By Thomas Goldsmith and Riley Davis
The 36 deaths of North Carolina veterans in state veterans nursing homes have gotten the attention of Gov. Roy Cooper, whose spokesman says he’s moving to hold accountable the private management company that has run the homes for 22 years.
“The men and women who bravely served our nation deserve the best care in this pandemic,” Cooper spokesman Ford Porter said in an email July 30. “State health officials have taken extensive action to protect residents of nursing homes from COVID-19, including testing, personal protective equipment, and on-site inspections and enforcement if the homes’ infection procedures are deficient.”
Then came an apparent stated intention to do something about it in the case of PruittHealth, the Georgia corporation that receives a commission amounting to about $4 million annually to run the homes in Fayetteville, Salisbury and Kinston, where a combined three dozen men died, as well as a fourth facility in Black Mountain.
“The administration is taking action to hold the management company accountable to provide quality care to North Carolina veterans,” Porter said.
A Pruitt spokeswoman declined to comment on the governor’s position.
Cooper’s statement, the first from a high-ranking North Carolina official on the veterans homes, came as the latest development in local and national efforts to investigate the operation of state-owned nursing homes for veterans. On Wednesday, a subcommittee of the U.S. House Committee on Veterans’ Affairs heard a plain message from federal watchdogs to the VA:
“VA Needs to Continue to Strengthen Its Oversight of Quality of State Veterans Homes.”
The testimony and report from the Government Accountability Office were the latest to draw attention to problems with state veterans nursing homes among a growing list of state representatives, U.S. senators and representatives, governors of several states, state legislatures and ad hoc task forces.
On Wednesday the GAO criticized the VA’s failure to present information about the quality of care at state veterans nursing homes on the VA’s website. This contradicted VA’s position that they had no oversight over the state homes even though the agency contributes significant pieces of their funding.
“VA is the only federal agency that conducts regular oversight inspection on the quality of care of all [state veterans homes] and, as a result, is the only agency that could share such quality information on its Website,” Sharon M. Silas, GAO director of health care, said in prepared testimony to Congress.
Nationwide attention to local problems
These are the most recent developments, but far from the only ones, in the examination of the quality of care at the state veterans homes, of which there are more than 130 across the country.
Coronavirus deaths bring attention to privatized state veterans homes
On July 22, the Centers for Medicare and Medicaid Services under the direction of President Donald Trump said it would spend $5 billion on improving testing and other practices at all the nation’s nursing homes, in part to build better models of infection control.
Earlier in July, the North Carolina Department of Health and Human Services cited the State Veterans Nursing Home in Salisbury, managed by the for-profit PruittHealth Services, for lacking a plan for preventing infection at the facility.

**TO DO**
Could you edit the article on veterans nursing homes from "Earlier in July, the" to "at the facility.", changing "for-profit" to "privately owned"? The entries are separate material with no connection to the article on veterans nursing homes.

Data items

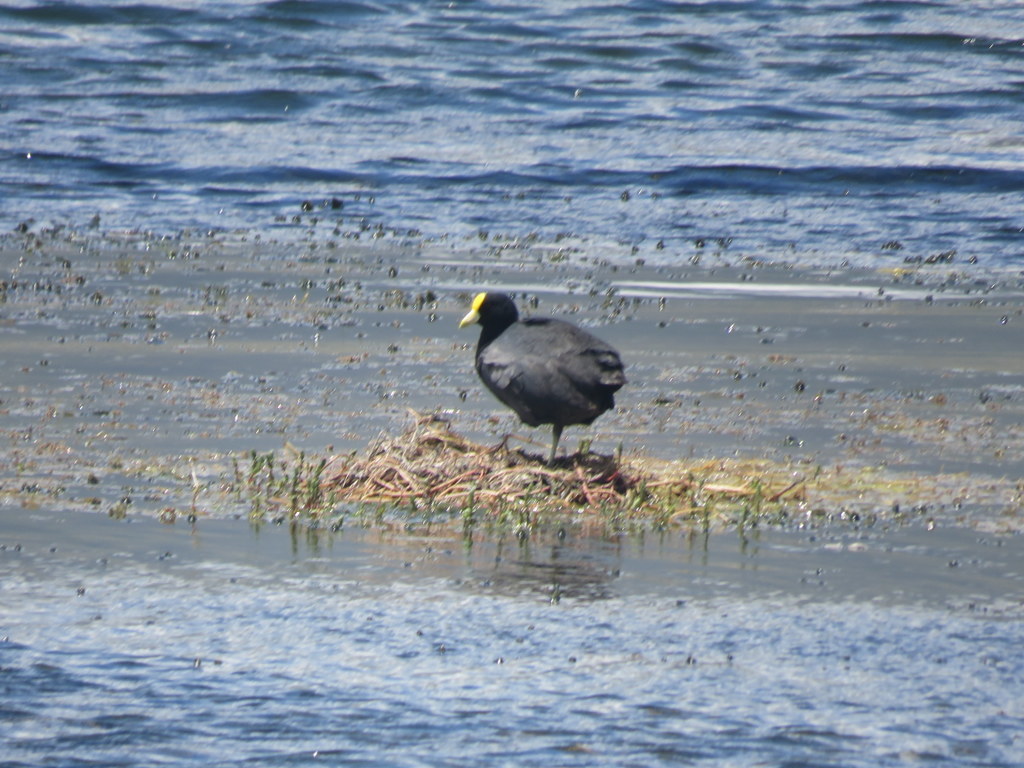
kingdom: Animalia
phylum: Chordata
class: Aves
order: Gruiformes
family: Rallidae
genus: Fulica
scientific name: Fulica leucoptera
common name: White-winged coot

**RESULT OF THIS TASK**
Earlier in July, the North Carolina Department of Health and Human Services cited the State Veterans Nursing Home in Salisbury, managed by the privately owned PruittHealth Services, for lacking a plan for preventing infection at the facility.